## Aufgabe A
Beantworte zum Thread über den Verkauf der Grafikkarte diese Fragen:
(i) Zu welchem Preis wird die Karte angeboten?
(ii) Was wird laut Verkäufer zusammen mit der Karte verschickt?
(iii) Was schreibt Chaosman99 unter das Zitat?
## Aufgabe B
Führe den Thread über den Verkauf der Grafikkarte weiter, beginnend nach der letzten Zeile.

## Vorliegender Text
####################

# [V] GeForce 8800 GT PCI-E von PNY (mit Rechnung für Garantie, nur 3Monate alt!)



## collysucker (26. Februar 2009)

*[V] GeForce 8800 GT PCI-E von PNY (mit Rechnung für Garantie, nur 3Monate alt!)*

Hallo,

ich verkaufe meine 3Monate alte Geforce 8800GT von PNY. Die Grafikkarte wurde vor knapp 3 Monaten gekauft und wird mit Rechnung versendet! Sprich: Innerhalb der Garantie (Und das für nur 60€) 

Bei Interesse bitte melden


----------



## Chaosman99 (26. Februar 2009)

*AW: [V] GeForce 8800 GT PCI-E von PNY (mit Rechnung für Garantie, nur 3Monate alt!)*



			
				collysucker am 26.02.2009 11:38 schrieb:
			
		

> Hallo,
> 
> ich verkaufe meine 3Monate alte Geforce 8800GT von PNY. Die Grafikkarte wurde vor knapp 3 Monaten gekauft und wird mit Rechnung versendet! Sprich: Innerhalb der Garantie (Und das für nur 60€)
> 
> Bei Interesse bitte melden




Hast Post!


----------



## collysucker (26. Februar 2009)

####################

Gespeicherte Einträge

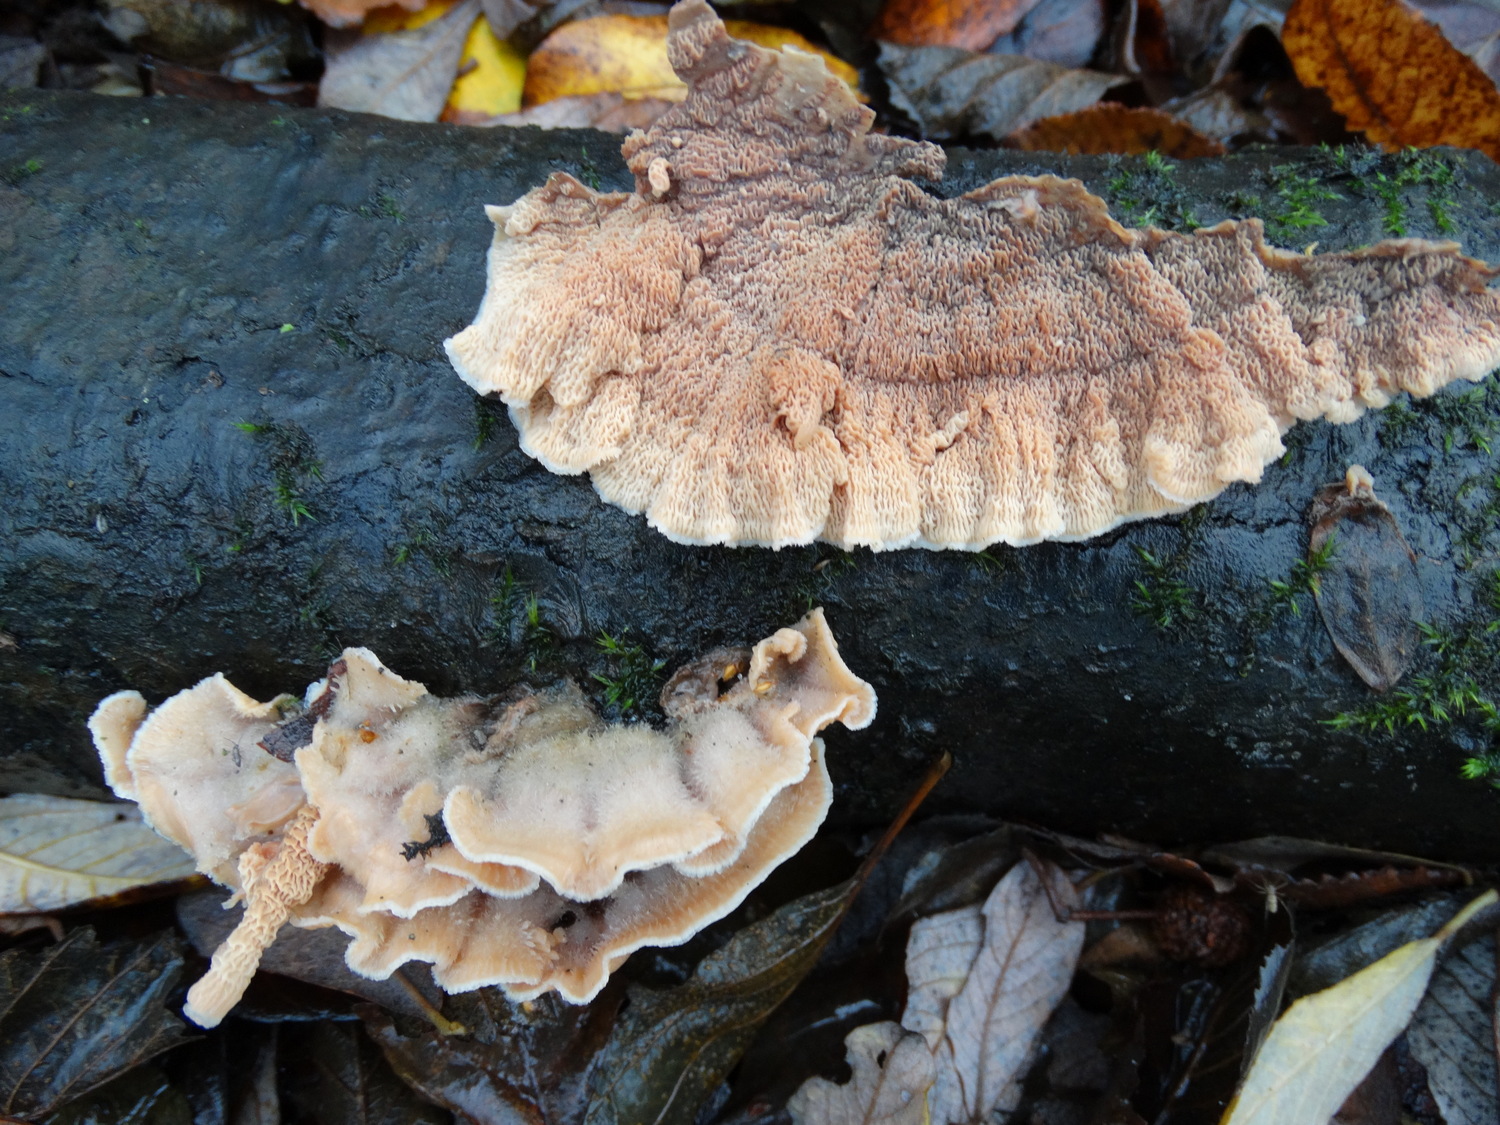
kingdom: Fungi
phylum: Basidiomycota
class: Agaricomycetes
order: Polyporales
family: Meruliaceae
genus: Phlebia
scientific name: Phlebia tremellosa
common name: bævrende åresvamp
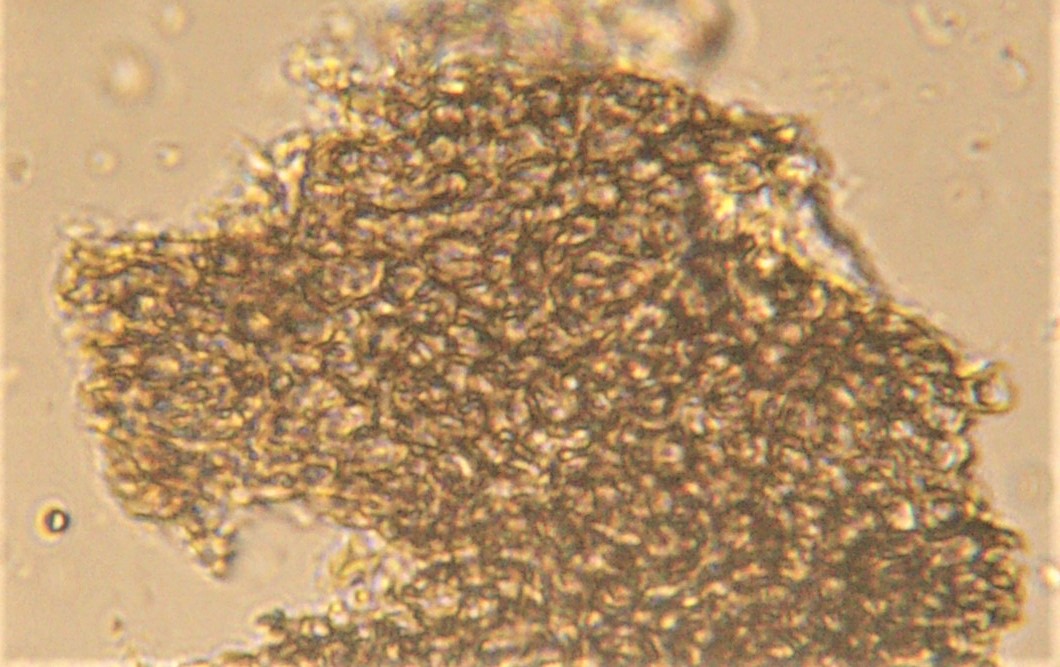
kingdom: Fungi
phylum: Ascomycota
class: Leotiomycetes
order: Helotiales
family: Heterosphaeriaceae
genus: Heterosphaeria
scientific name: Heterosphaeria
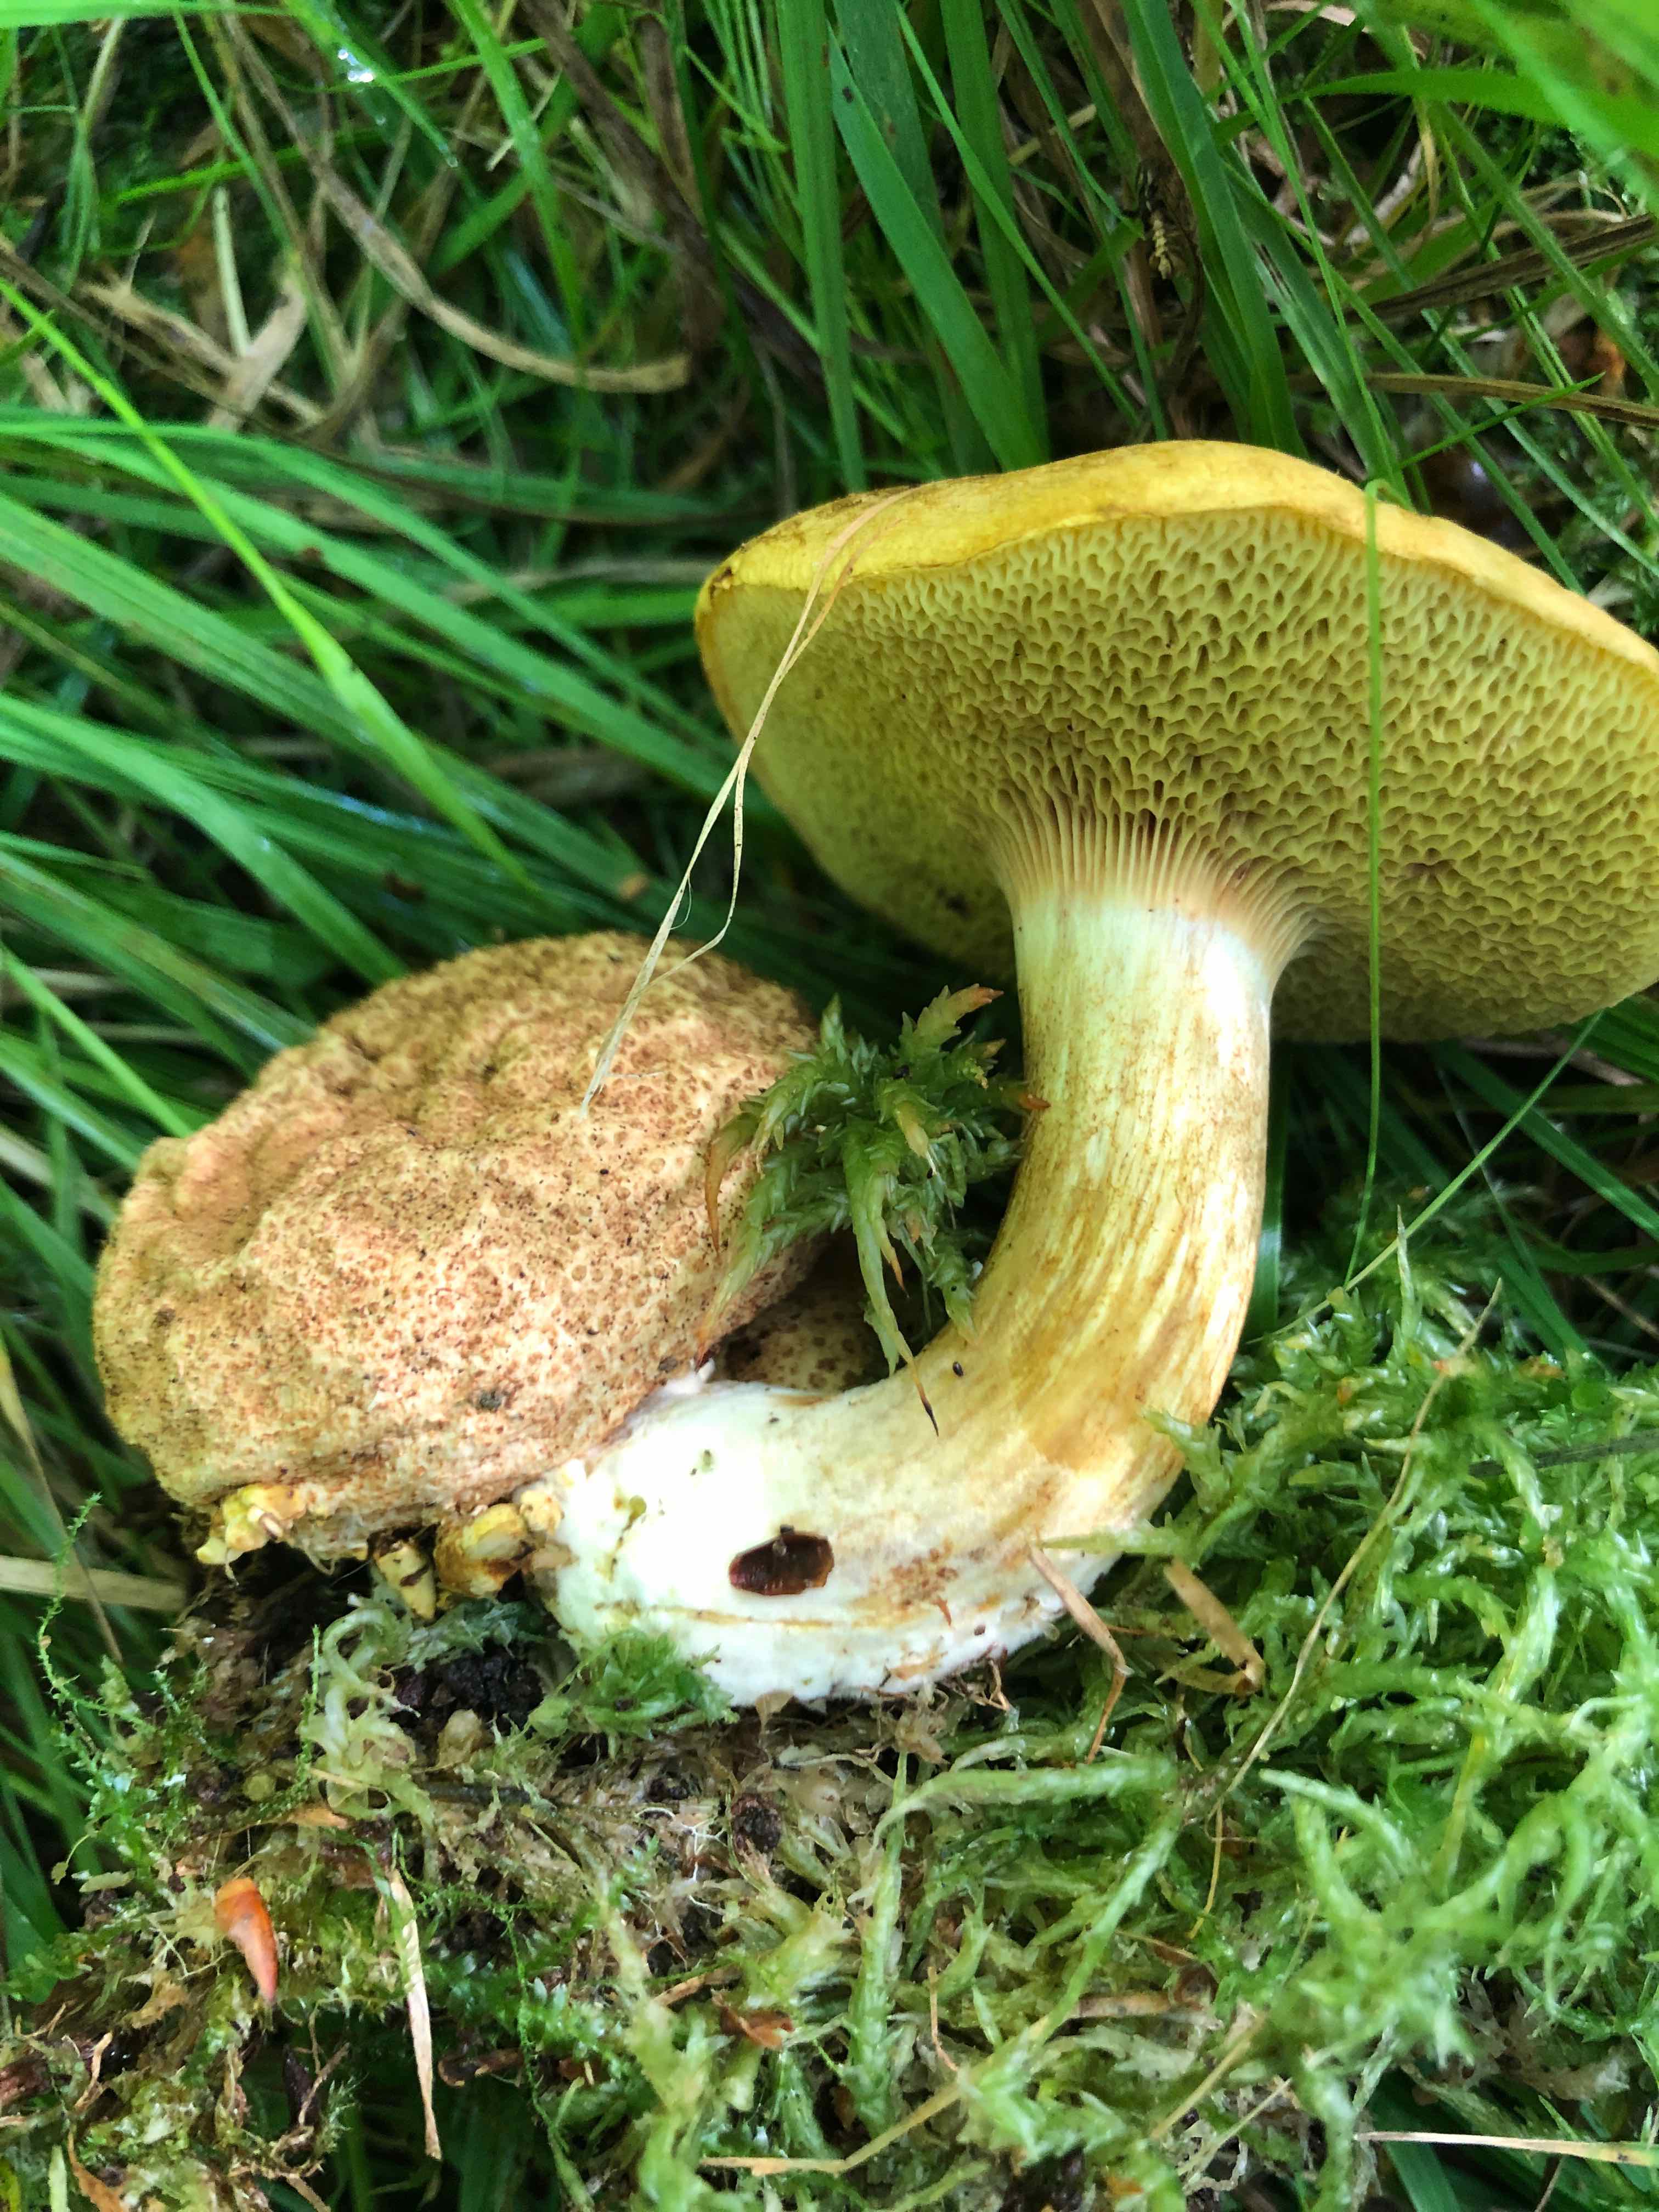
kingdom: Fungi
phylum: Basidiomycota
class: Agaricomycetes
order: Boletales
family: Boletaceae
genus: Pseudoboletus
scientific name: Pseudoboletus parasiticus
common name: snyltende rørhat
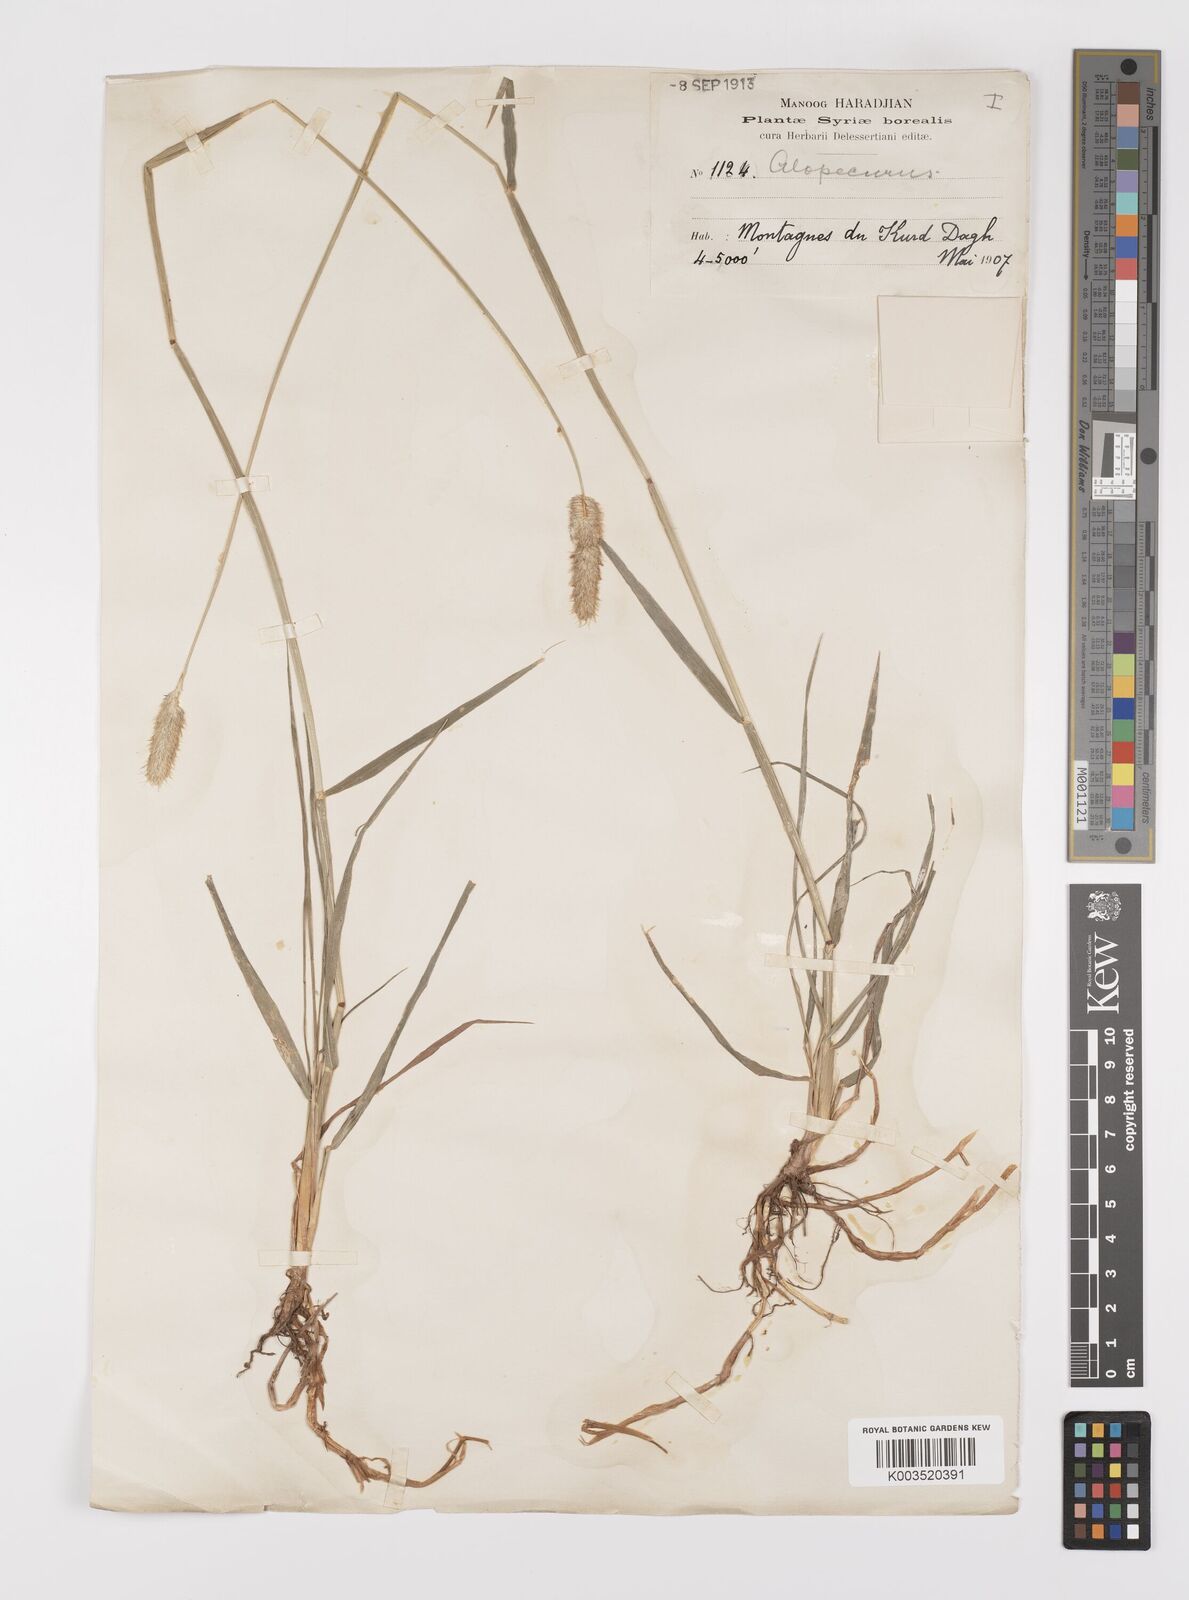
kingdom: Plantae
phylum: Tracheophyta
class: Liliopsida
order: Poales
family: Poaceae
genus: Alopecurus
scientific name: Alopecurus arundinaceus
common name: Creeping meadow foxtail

####################

## Antwort A
(i) Für 60 €.
(ii) Die Rechnung.
(iii) „Hast Post!“

## Antwort B
*AW: [V] GeForce 8800 GT PCI-E von PNY (mit Rechnung für Garantie, nur 3Monate alt!)*

Hallo Chaosman99,

deine Mail/PN kam nicht an. Habe dir jetzt eine PN geschrieben mit den Kontaktdaten von mir


----------



## collysucker (28. Februar 2009)

*AW: [V] GeForce 8800 GT PCI-E von PNY (mit Rechnung für Garantie, nur 3Monate alt!)*

*push*


----------



## WapitiBrot (19. März 2009)

*AW: [V] GeForce 8800 GT PCI-E von PNY (mit Rechnung für Garantie, nur 3Monate alt!)*



			
				collysucker am 28.02.2009 14:53 schrieb:
			
		

> *push*



ist die graka noch zu haben?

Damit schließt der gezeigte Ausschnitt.